Thursday, December 01, 2016 @ 7:00 PM  

Appeal by the plaintiff, D-Line Holdings, from a chambers judgment that permitted the defendant solicitors to amend their statement of defence. The defendants represented the plaintiff on the sale of its construction business to a third party purchaser. The December 2010 agreement contemplated payment of the $1.7 million purchase price over time, secured by a general security agreement. The security agreement was not registered until May 2011. During the ensuing period, other creditors filed security in priority to the plaintiff. In September 2011, the purchaser went into bankruptcy. The plaintiff alleged the non-registration of the security agreement in a timely manner failed to protect the balance of the unpaid purchase price. The plaintiff sought damages for negligence, breach of contract, and breach of professional duties. The defendants pled the plaintiff suffered no losses. Following discovery, the defendants sought to amend their defence to state that the plaintiff had overvalued their business by $1.3 million. A Master denied the proposed amendment. A chambers judge set aside the Master’s decision and allowed the amendment. The plaintiff appealed.

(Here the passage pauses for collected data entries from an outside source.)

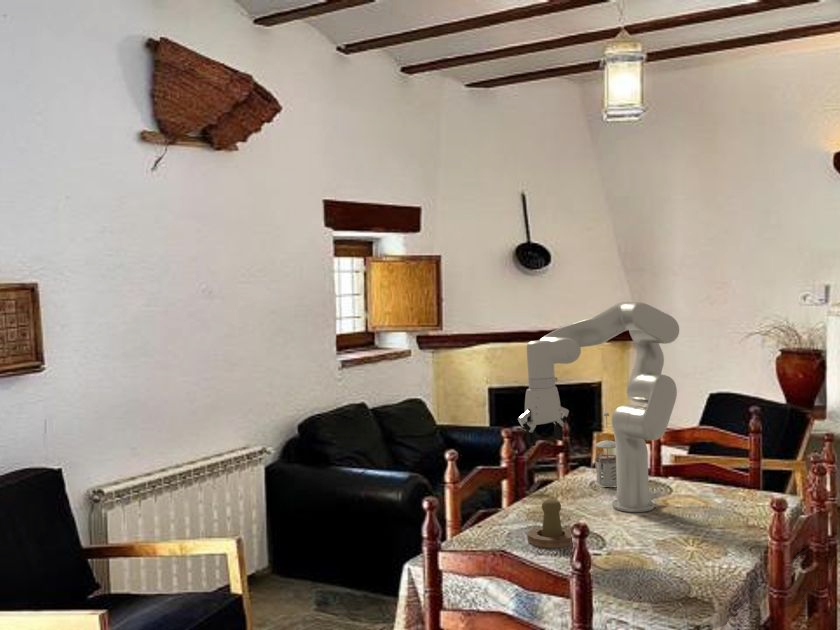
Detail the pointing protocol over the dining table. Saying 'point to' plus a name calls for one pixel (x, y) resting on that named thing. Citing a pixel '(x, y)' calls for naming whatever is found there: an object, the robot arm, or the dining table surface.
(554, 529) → the cork
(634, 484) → the robot arm
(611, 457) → the french press
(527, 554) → the dining table surface
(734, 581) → the dining table surface
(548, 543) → the bead ring
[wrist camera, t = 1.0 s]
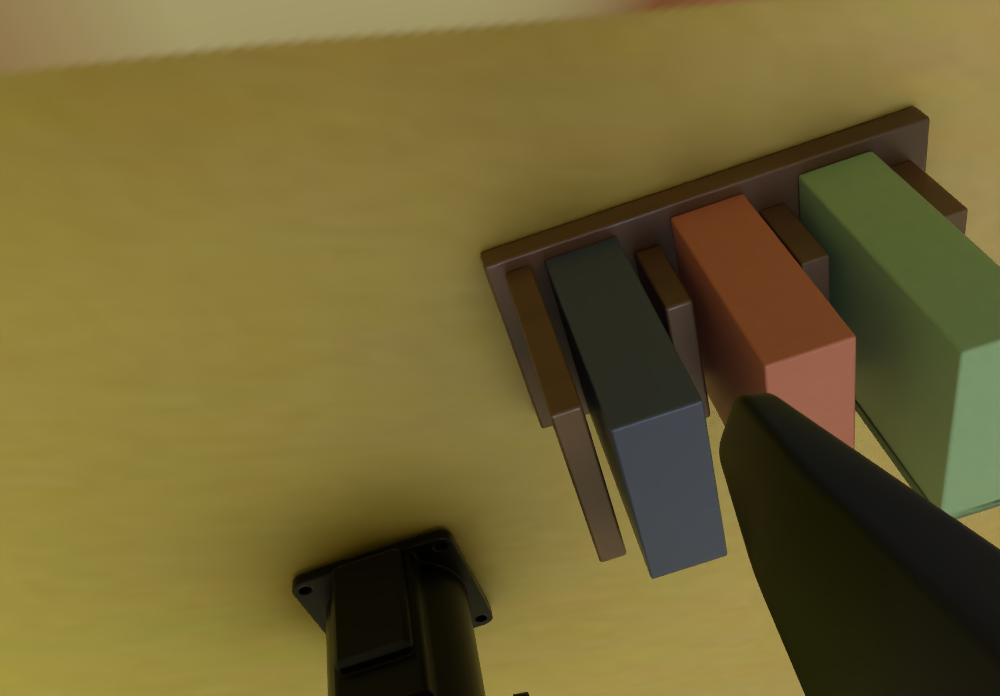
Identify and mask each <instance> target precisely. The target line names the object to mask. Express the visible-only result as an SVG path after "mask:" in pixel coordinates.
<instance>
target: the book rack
mask: <svg viewBox="0 0 1000 696" xmlns="http://www.w3.org/2000/svg"><path fill="white" fill-rule="evenodd" d="M928 131H929V117H928V116H927V115H925V114H924V113H923V112H921V111H920V110H919V109H917V108H916V107H912V108H909V109H906V110H903V111H900V112H897V113H894V114H891V115H888V116H885V117H882V118H879V119H877V120H874V121H871V122H868V123H865V124H862V125H859V126H856V127H853V128H850V129H847V130H844V131H841V132H838V133H835V134H832V135H829V136H826V137H823V138H820V139H817V140H814V141H811V142H808V143H805V144H803V145H800V146H797V147H794V148H791V149H788V150H785V151H782V152H779V153H776V154H773V155H770V156H767V157H764V158H761V159H758V160H755V161H752V162H749V163H746V164H743V165H740V166H737V167H734V168H732V169H729V170H726V171H723V172H720V173H717V174H714V175H711V176H708V177H705V178H702V179H699V180H696V181H693V182H690V183H687V184H684V185H681V186H678V187H675V188H672V189H669V190H666V191H663V192H660V193H658V194H655V195H652V196H649V197H646V198H643V199H640V200H637V201H634V202H631V203H628V204H625V205H622V206H619V207H616V208H613V209H610V210H607V211H604V212H601V213H598V214H595V215H592V216H589V217H586V218H584V219H581V220H578V221H575V222H572V223H569V224H566V225H563V226H560V227H557V228H554V229H551V230H548V231H545V232H542V233H539V234H536V235H533V236H530V237H527V238H524V239H521V240H518V241H515V242H512V243H510V244H507V245H504V246H501V247H498V248H495V249H492V250H489V251H486V252H483V253H481V259H482V263H483V266H484V269H485V272H486V275H487V278H488V281H489V283H490V286H491V289H492V292H493V294H494V297H495V300H496V303H497V306H498V308H499V311H500V314H501V317H502V320H503V322H504V325H505V328H506V331H507V333H508V336H509V339H510V342H511V345H512V347H513V350H514V353H515V356H516V358H517V361H518V364H519V367H520V370H521V372H522V375H523V378H524V381H525V384H526V386H527V389H528V392H529V395H530V397H531V400H532V403H533V406H534V409H535V411H536V414H537V417H538V420H539V423H540V425H541V427H542V428H546V427H549V426H552V425H553V427H554V429H555V432H556V435H557V438H558V441H559V444H560V447H561V450H562V453H563V456H564V459H565V461H566V464H567V467H568V470H569V473H570V476H571V479H572V482H573V485H574V488H575V490H576V493H577V496H578V499H579V502H580V505H581V508H582V511H583V514H584V517H585V520H586V522H587V525H588V528H589V531H590V534H591V537H592V540H593V543H594V546H595V549H596V551H597V554H598V557H599V560H600V561H601V562H604V561H607V560H610V559H614V558H617V557H620V556H623V555H625V554H626V549H625V546H624V542H623V539H622V536H621V533H620V529H619V526H618V523H617V519H616V516H615V513H614V509H613V506H612V503H611V500H610V496H609V493H608V490H607V486H606V483H605V480H604V476H603V473H602V470H601V467H600V463H599V460H598V457H597V453H596V450H595V447H594V443H593V440H592V437H591V433H590V430H589V427H588V424H587V420H586V417H585V415H586V414H589V410H588V407H587V404H586V401H585V397H584V394H583V391H582V387H581V384H580V380H579V377H578V374H577V370H576V367H575V364H574V360H573V357H572V354H571V350H570V347H569V343H568V340H567V337H566V333H565V330H564V327H563V323H562V320H561V316H560V313H559V310H558V306H557V303H556V300H555V296H554V293H553V290H552V286H551V283H550V279H549V276H548V273H547V269H546V266H545V260H547V259H550V258H553V257H556V256H559V255H562V254H565V253H568V252H571V251H574V250H577V249H580V248H583V247H586V246H589V245H592V244H595V243H598V242H601V241H604V240H607V239H609V238H612V237H617V239H618V241H619V242H620V244H621V246H622V248H623V250H624V252H625V254H626V256H627V258H628V260H629V261H630V263H631V265H632V267H633V269H634V271H635V273H636V275H637V277H638V279H639V281H640V282H641V284H642V286H643V288H644V290H645V292H646V294H647V296H648V298H649V300H650V301H651V303H652V305H653V307H654V309H655V311H656V313H657V315H658V317H659V319H660V320H661V322H662V324H663V326H664V328H665V330H666V332H667V334H668V336H669V338H670V339H671V341H672V343H673V345H674V347H675V349H676V351H677V353H678V355H679V357H680V358H681V360H682V362H683V364H684V366H685V368H686V370H687V372H688V374H689V376H690V378H691V379H692V381H693V383H694V385H695V387H696V389H697V391H698V393H699V395H700V397H701V398H702V400H703V406H704V412H705V418H707V417H709V416H710V409H709V403H708V396H707V390H706V383H705V377H704V370H703V364H702V357H701V351H700V345H699V338H698V332H697V325H696V319H695V312H694V306H693V300H692V299H691V297H690V295H689V294H688V292H687V290H686V288H685V287H684V285H683V283H682V282H681V280H680V274H679V268H678V262H677V256H676V249H675V243H674V237H673V231H672V225H671V218H672V217H675V216H678V215H681V214H684V213H687V212H690V211H693V210H696V209H699V208H702V207H705V206H708V205H711V204H714V203H717V202H720V201H723V200H726V199H729V198H732V197H735V196H738V195H740V194H743V195H744V196H745V197H746V198H747V200H748V201H749V202H750V203H751V205H752V206H753V207H754V208H755V210H756V211H757V212H758V213H759V215H760V216H761V217H762V219H763V220H764V221H765V222H766V224H767V225H768V226H769V227H770V229H771V230H772V231H773V232H774V234H775V235H776V236H777V237H778V239H779V240H780V241H781V243H782V244H783V245H784V246H785V248H786V249H787V250H788V251H789V253H790V254H791V255H792V256H793V258H794V259H795V260H796V261H797V263H798V264H799V265H800V267H801V268H802V269H803V270H804V272H805V273H806V274H807V275H808V277H809V278H810V279H811V280H812V282H813V283H814V284H815V285H816V287H817V288H818V289H819V291H820V292H821V293H822V294H823V296H824V297H825V298H826V299H827V301H828V302H829V303H830V277H829V254H828V253H827V252H826V251H825V250H824V248H823V247H822V246H821V245H820V244H819V243H818V241H817V240H816V239H815V238H814V237H813V235H812V234H811V233H810V232H809V231H808V230H807V228H806V227H805V226H804V225H803V224H802V223H801V221H800V198H799V175H801V174H804V173H807V172H809V171H812V170H815V169H818V168H821V167H824V166H827V165H830V164H833V163H836V162H839V161H842V160H845V159H848V158H851V157H854V156H857V155H860V154H863V153H866V152H869V151H872V152H873V153H875V154H876V155H877V156H878V157H879V158H880V159H881V160H882V161H883V162H884V163H886V164H887V165H888V166H889V167H890V168H891V169H892V170H893V171H894V172H896V173H897V174H898V175H899V176H900V177H901V178H902V179H903V180H904V181H906V182H907V183H908V184H909V185H910V186H911V187H912V188H913V189H914V190H915V191H917V192H918V193H919V194H920V195H921V196H922V197H923V198H924V199H925V200H927V201H928V202H929V203H930V204H931V205H932V206H933V207H934V208H935V209H937V210H938V211H939V212H940V213H941V214H942V215H943V216H944V217H945V218H946V219H948V220H949V221H950V222H951V223H952V224H953V225H954V226H955V227H956V228H958V229H959V230H960V231H961V232H962V233H963V234H964V235H965V228H966V220H967V211H968V210H967V208H966V207H965V206H964V205H962V204H961V203H960V202H959V201H958V200H957V199H955V198H954V197H953V196H952V195H951V194H950V193H948V192H947V191H946V190H945V189H944V188H943V187H942V186H940V185H939V184H938V183H937V182H936V181H935V180H933V179H932V178H931V177H930V176H929V175H928V174H926V173H925V170H926V157H927V144H928Z"/></svg>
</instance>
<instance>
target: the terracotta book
mask: <svg viewBox="0 0 1000 696" xmlns="http://www.w3.org/2000/svg"><path fill="white" fill-rule="evenodd" d="M671 225H672V231H673V237H674V243H675V249H676V256H677V262H678V268H679V274H680V280H681V282H682V283H683V285H684V287H685V288H686V290H687V292H688V294H689V295H690V297H691V299H692V300H693V306H694V312H695V319H696V325H697V332H698V338H699V345H700V351H701V357H702V364H703V370H704V377H705V383H706V390H707V393H708V395H709V397H710V399H711V401H712V403H713V405H714V407H715V408H716V410H717V412H718V414H719V416H720V418H721V420H722V421H723V423H724V425H726V422H727V419H728V416H729V413H730V410H731V407H732V404H733V402H734V400H735V399H736V398H737V397H738V396H740V395H743V394H755V393H771V394H773V395H775V396H777V397H778V398H780V399H781V400H783V401H784V402H786V403H787V404H789V405H790V406H792V407H793V408H795V409H796V410H797V411H799V412H800V413H802V414H803V415H805V416H806V417H808V418H809V419H811V420H812V421H813V422H815V423H816V424H818V425H819V426H821V427H822V428H824V429H825V430H827V431H828V432H830V433H831V434H832V435H834V436H835V437H837V438H838V439H840V440H841V441H843V442H844V443H846V444H847V445H848V446H850V447H851V448H853V449H854V443H855V374H856V336H855V335H854V333H853V332H852V331H851V330H850V328H849V327H848V326H847V325H846V323H845V322H844V321H843V320H842V318H841V317H840V316H839V315H838V313H837V312H836V311H835V309H834V308H833V307H832V306H831V304H830V303H829V302H828V301H827V299H826V298H825V297H824V296H823V294H822V293H821V292H820V291H819V289H818V288H817V287H816V285H815V284H814V283H813V282H812V280H811V279H810V278H809V277H808V275H807V274H806V273H805V272H804V270H803V269H802V268H801V267H800V265H799V264H798V263H797V261H796V260H795V259H794V258H793V256H792V255H791V254H790V253H789V251H788V250H787V249H786V248H785V246H784V245H783V244H782V243H781V241H780V240H779V239H778V237H777V236H776V235H775V234H774V232H773V231H772V230H771V229H770V227H769V226H768V225H767V224H766V222H765V221H764V220H763V219H762V217H761V216H760V215H759V213H758V212H757V211H756V210H755V208H754V207H753V206H752V205H751V203H750V202H749V201H748V200H747V198H746V197H745V196H744V195H743V194H740V195H738V196H735V197H732V198H729V199H726V200H723V201H720V202H717V203H714V204H711V205H708V206H705V207H702V208H699V209H696V210H693V211H690V212H687V213H684V214H681V215H678V216H675V217H672V218H671Z"/></svg>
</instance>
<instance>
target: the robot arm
mask: <svg viewBox="0 0 1000 696" xmlns="http://www.w3.org/2000/svg"><path fill="white" fill-rule="evenodd" d="M719 455H720V461H721V465H722V469H723V472H724V475H725V479H726V482H727V485H728V489H729V492H730V496H731V499H732V502H733V506H734V509H735V512H736V516H737V519H738V523H739V526H740V529H741V533H742V536H743V539H744V543H745V546H746V550H747V553H748V556H749V559H750V562H751V565H752V568H753V571H754V574H755V577H756V579H757V582H758V584H759V587H760V589H761V592H762V594H763V597H764V599H765V601H766V604H767V606H768V608H769V611H770V613H771V616H772V618H773V620H774V623H775V625H776V627H777V630H778V632H779V634H780V637H781V639H782V642H783V644H784V646H785V649H786V651H787V653H788V656H789V658H790V660H791V663H792V665H793V668H794V670H795V672H796V675H797V677H798V679H799V682H800V684H801V686H802V689H803V691H804V693H805V696H1000V549H999V548H997V547H996V546H994V545H993V544H991V543H990V542H988V541H987V540H985V539H984V538H983V537H981V536H980V535H978V534H977V533H975V532H974V531H972V530H971V529H969V528H968V527H967V526H965V525H964V524H962V523H961V522H959V521H958V520H956V519H955V518H953V517H952V516H950V515H949V514H948V513H946V512H945V511H943V510H942V509H940V508H939V507H937V506H936V505H934V504H933V503H932V502H930V501H929V500H927V499H926V498H924V497H923V496H921V495H920V494H918V493H917V492H916V491H914V490H913V489H911V488H910V487H908V486H907V485H905V484H904V483H902V482H901V481H899V480H898V479H897V478H895V477H894V476H892V475H891V474H889V473H888V472H886V471H885V470H883V469H882V468H881V467H879V466H878V465H876V464H875V463H873V462H872V461H870V460H869V459H867V458H866V457H864V456H863V455H862V454H860V453H859V452H857V451H856V450H854V449H853V448H851V447H850V446H848V445H847V444H846V443H844V442H843V441H841V440H840V439H838V438H837V437H835V436H834V435H832V434H831V433H830V432H828V431H827V430H825V429H824V428H822V427H821V426H819V425H818V424H816V423H815V422H813V421H812V420H811V419H809V418H808V417H806V416H805V415H803V414H802V413H800V412H799V411H797V410H796V409H795V408H793V407H792V406H790V405H789V404H787V403H786V402H784V401H783V400H781V399H780V398H778V397H777V396H775V395H773V394H771V393H755V394H743V395H740V396H738V397H737V398H736V399H735V400H734V402H733V404H732V407H731V410H730V413H729V416H728V419H727V422H726V425H725V429H724V432H723V435H722V438H721V441H720V447H719ZM292 592H293V595H294V596H295V597H296V598H297V599H298V601H299V602H300V603H301V604H302V606H303V607H304V608H305V609H306V610H307V612H308V613H309V614H310V615H311V617H312V618H313V619H314V620H315V622H316V623H317V624H318V625H319V626H320V628H321V629H322V630H323V631H324V633H325V634H326V641H327V678H328V696H485V691H484V685H483V680H482V674H481V668H480V662H479V657H478V651H477V645H476V640H475V634H474V628H475V627H478V626H481V625H484V624H487V623H489V622H490V621H491V620H492V618H493V617H492V611H491V607H490V605H489V603H488V601H487V599H486V597H485V595H484V594H483V592H482V590H481V588H480V586H479V584H478V582H477V581H476V579H475V577H474V575H473V573H472V571H471V569H470V567H469V566H468V564H467V562H466V560H465V558H464V556H463V554H462V552H461V551H460V549H459V547H458V545H457V543H456V541H455V539H454V537H453V536H452V534H451V533H450V532H448V531H446V530H438V531H434V532H431V533H428V534H425V535H422V536H419V537H416V538H413V539H409V540H406V541H403V542H400V543H397V544H394V545H391V546H388V547H385V548H382V549H379V550H376V551H372V552H369V553H366V554H363V555H360V556H357V557H354V558H351V559H348V560H345V561H342V562H339V563H335V564H332V565H329V566H326V567H323V568H320V569H317V570H314V571H311V572H308V573H305V574H302V575H299V576H297V577H295V578H294V579H293V582H292ZM513 696H529V694H528V692H524V693H518V694H513Z"/></svg>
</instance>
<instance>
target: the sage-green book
mask: <svg viewBox="0 0 1000 696" xmlns="http://www.w3.org/2000/svg"><path fill="white" fill-rule="evenodd" d="M799 198H800V221H801V223H802V224H803V225H804V226H805V227H806V228H807V230H808V231H809V232H810V233H811V234H812V235H813V237H814V238H815V239H816V240H817V241H818V243H819V244H820V245H821V246H822V247H823V248H824V250H825V251H826V252H827V253H828V254H829V277H830V304H831V306H832V307H833V308H834V309H835V311H836V312H837V313H838V315H839V316H840V317H841V318H842V320H843V321H844V322H845V323H846V325H847V326H848V327H849V328H850V330H851V331H852V332H853V333H854V335H855V336H856V374H855V410H856V411H857V413H858V414H859V416H860V417H861V418H862V420H863V421H864V423H865V424H866V425H867V427H868V428H869V430H870V431H871V432H872V434H873V435H874V436H875V438H876V439H877V441H878V442H879V443H880V445H881V446H882V448H883V449H884V450H885V452H886V453H887V455H888V456H889V457H890V459H891V460H892V462H893V463H894V464H895V466H896V467H897V469H898V470H899V471H900V473H901V474H902V476H903V477H904V478H905V480H906V481H907V483H908V484H909V485H910V487H911V488H912V489H913V490H914V491H916V492H917V493H918V494H920V495H921V496H923V497H924V498H926V499H927V500H929V501H930V502H932V503H933V504H934V505H936V506H937V507H939V508H940V509H942V510H943V511H945V512H946V513H948V514H949V515H950V516H952V517H953V518H955V519H959V518H962V517H965V516H969V515H972V514H975V513H978V512H981V511H984V510H988V509H991V508H994V507H997V506H1000V266H998V265H997V264H996V263H995V262H994V261H993V260H992V259H991V258H990V257H989V256H987V255H986V254H985V253H984V252H983V251H982V250H981V249H980V248H979V247H977V246H976V245H975V244H974V243H973V242H972V241H971V240H970V239H969V238H967V237H966V236H965V235H964V234H963V233H962V232H961V231H960V230H959V229H958V228H956V227H955V226H954V225H953V224H952V223H951V222H950V221H949V220H948V219H946V218H945V217H944V216H943V215H942V214H941V213H940V212H939V211H938V210H937V209H935V208H934V207H933V206H932V205H931V204H930V203H929V202H928V201H927V200H925V199H924V198H923V197H922V196H921V195H920V194H919V193H918V192H917V191H915V190H914V189H913V188H912V187H911V186H910V185H909V184H908V183H907V182H906V181H904V180H903V179H902V178H901V177H900V176H899V175H898V174H897V173H896V172H894V171H893V170H892V169H891V168H890V167H889V166H888V165H887V164H886V163H884V162H883V161H882V160H881V159H880V158H879V157H878V156H877V155H876V154H875V153H873V152H872V151H869V152H866V153H863V154H860V155H857V156H854V157H851V158H848V159H845V160H842V161H839V162H836V163H833V164H830V165H827V166H824V167H821V168H818V169H815V170H812V171H809V172H807V173H804V174H801V175H799Z"/></svg>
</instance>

HELD: Appeal dismissed. The defendants’ evidence was sufficient to support the proposed amendments. Although the defendants’ evidence was hearsay, the plaintiff was not prejudiced by the amendments, as it was aware of the allegation of the overvaluation from another proceeding. The amendments were not caught by the exception to the general rule prohibiting hopeless amendments. To the extent that the amendment raised a defence that proved to be hopeless, such determination was best left for trial and was otherwise compensable via a costs award. There was no basis for appellate interference with the chambers judge’s discretionary decision to allow the amendment.